WIP Wednesday ~ An Exciting Day for Shah Wharton

Today is an exciting day for my fellow author/blogger Shah Wharton; today she reveals the cover of her first novel, Finding Esta! Shah will be my guest next WIP Wednesday, but in the meantime, you can see her book cover here. Go show my girl Shah some love.

This week I've been working on adding a few more sex scenes to the third novel in the Pagan Spirits series, St. James' Day. But I haven't done a ton of writing this week. What are YOU working on? 

Obviously, I've been reading - lots of From Here to Eternity, and still have 300 pages to go. Then I started Deborah Harkness' Shadow of Night, the sequel to A Discovery of Witches, because I have it from the library for a limited time. Yep, I'm cheating on Robert E. Lee Prewitt with Matthew Clairmont. But it doesn't mean I don't love you, Prew, despite all your faults.


I can't wait to see the From Here to Eternity movie, after I finish the book. I'm stupidly excited that the Internet told me Montgomery Clift was bisexual. I really don't care about people's sexual orientation - just be yourself - yet tell me that somebody famous and hot is bi, and all of the sudden I'm like, "Victory!"

'Sup with that?

Monty Clift, you will be my second future baby daddy once time travel is perfected.

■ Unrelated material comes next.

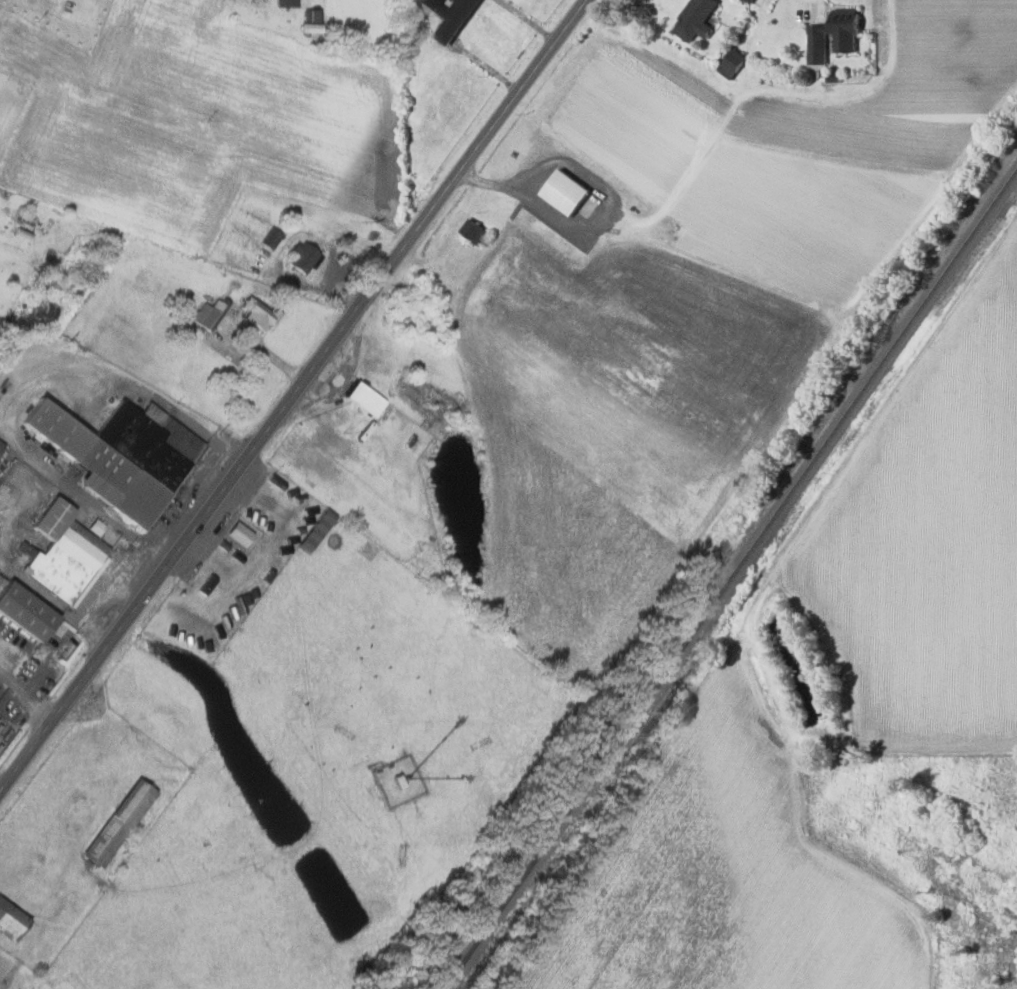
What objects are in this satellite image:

After George Gershwin. We'll go in chronological order.

I'm also stupidly excited that someone found this blog by searching "famous Jewish lesbians." I'm happy to be the curator of Jewish lesbian knowledge, although I can't really tell you that much. A little bit about The Dyke and Dybbuk, yes. I can tell you a little more about bisexual Jewish women: Peaches, for example, and Susan Sontag and Rachel Kramer Bussel. I feel compelled to post about Gertrude Stein now.

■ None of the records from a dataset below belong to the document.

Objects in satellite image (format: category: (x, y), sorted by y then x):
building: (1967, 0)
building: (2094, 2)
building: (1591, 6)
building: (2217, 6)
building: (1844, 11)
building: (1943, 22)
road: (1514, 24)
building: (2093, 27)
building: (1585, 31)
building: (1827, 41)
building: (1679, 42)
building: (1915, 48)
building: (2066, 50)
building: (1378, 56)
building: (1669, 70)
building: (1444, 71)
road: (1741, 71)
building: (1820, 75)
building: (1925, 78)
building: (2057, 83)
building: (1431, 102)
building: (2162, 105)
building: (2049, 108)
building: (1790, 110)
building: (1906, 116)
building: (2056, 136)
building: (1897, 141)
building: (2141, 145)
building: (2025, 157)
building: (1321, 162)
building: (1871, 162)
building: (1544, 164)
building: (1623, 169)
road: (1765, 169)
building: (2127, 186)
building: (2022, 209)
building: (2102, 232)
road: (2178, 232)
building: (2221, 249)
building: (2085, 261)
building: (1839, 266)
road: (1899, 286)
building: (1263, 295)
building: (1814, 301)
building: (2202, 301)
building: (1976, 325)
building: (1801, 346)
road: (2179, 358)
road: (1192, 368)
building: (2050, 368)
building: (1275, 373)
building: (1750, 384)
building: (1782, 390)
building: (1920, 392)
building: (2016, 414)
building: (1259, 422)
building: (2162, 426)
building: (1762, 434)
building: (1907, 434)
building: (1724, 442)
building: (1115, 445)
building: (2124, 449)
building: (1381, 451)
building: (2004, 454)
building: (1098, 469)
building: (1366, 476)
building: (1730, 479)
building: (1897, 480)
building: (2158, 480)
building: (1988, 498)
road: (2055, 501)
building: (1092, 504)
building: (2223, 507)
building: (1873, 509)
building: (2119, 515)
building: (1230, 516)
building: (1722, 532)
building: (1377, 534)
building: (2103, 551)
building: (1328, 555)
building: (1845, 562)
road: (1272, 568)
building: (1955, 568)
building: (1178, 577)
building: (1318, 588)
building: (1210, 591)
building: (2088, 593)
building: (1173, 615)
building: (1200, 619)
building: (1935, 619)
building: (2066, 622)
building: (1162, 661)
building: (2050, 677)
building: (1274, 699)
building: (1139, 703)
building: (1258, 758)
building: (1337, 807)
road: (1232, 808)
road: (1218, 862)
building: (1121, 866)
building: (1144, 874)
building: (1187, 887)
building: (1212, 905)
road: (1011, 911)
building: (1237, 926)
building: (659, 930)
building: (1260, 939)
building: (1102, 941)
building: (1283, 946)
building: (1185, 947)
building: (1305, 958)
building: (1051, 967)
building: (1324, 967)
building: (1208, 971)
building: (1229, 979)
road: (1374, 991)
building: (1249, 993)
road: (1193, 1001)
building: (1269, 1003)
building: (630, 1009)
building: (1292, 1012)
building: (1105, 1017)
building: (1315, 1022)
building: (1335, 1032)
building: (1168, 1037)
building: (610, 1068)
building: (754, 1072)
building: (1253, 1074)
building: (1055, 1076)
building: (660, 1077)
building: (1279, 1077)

Or Phranc. Phranc comes up in She's A Rebel by Gillian G. Gaar:


"As virtually the only self-proclaimed 'all-American Jewish lesbian folksinger,' Phranc, with her snappy flattop hairstyle, was a category unto herself, but she was quick to point out it was a category with universal appeal. 'My songs speak to everybody,' she says. 'I have some songs that deal with the issue of lesbians, and there's an identification of me being a lesbian, but my sexuality is not the biggest part of me-it's part of me like my haircut and my shoes; it's not the biggest part of me and it's not the smallest part. But when I was growing up, there were so few examples of people that were out as lesbians, I felt like I was the only one! I'm not the only one. Young people need to know that they're not the only one. They should have the right to grow up and be whoever they are. That's the point I'm making.'


"Born Susie Gottlieb and raised in Los Angeles, Phranc began playing music at age five, progressing from piano to violin to guitar by age ten..."


As I'm writing this, I'm watching For Colored Girls, the film based on Ntozake Shange's play-in-poetry  For Colored Girls Who Have Considered Suicide When the Rainbow is Enuf. I've never read Shange, but her words are gorgeous. The movie was adapted and produced by Tyler Perry; the previews at the beginning of the DVD included I Can Do Bad All By Myself, a Tyler Perry project that stars Taraji P. Henson.

1 comment:

Erin O'Riordan said...

'I Can Do Bad All By Myself' was not good. The moral of this story is that a woman who drinks, smokes and lives independently must be desperately unhappy - but she can be fixed with a husband and three adorable children. Condescending to women much?

After watching it today, I went to see 'Magic Mike' with my mom. It also featured Adam Rodriguez (said husband in the above). Notwithstanding a glimpse of Joe Manganiello's penis, it sucked. The story was depressing, and the bisexual character had a secret fiance. Seriously, do we have to keep perpetuating the stereotype that all bis sneak around and cheat?!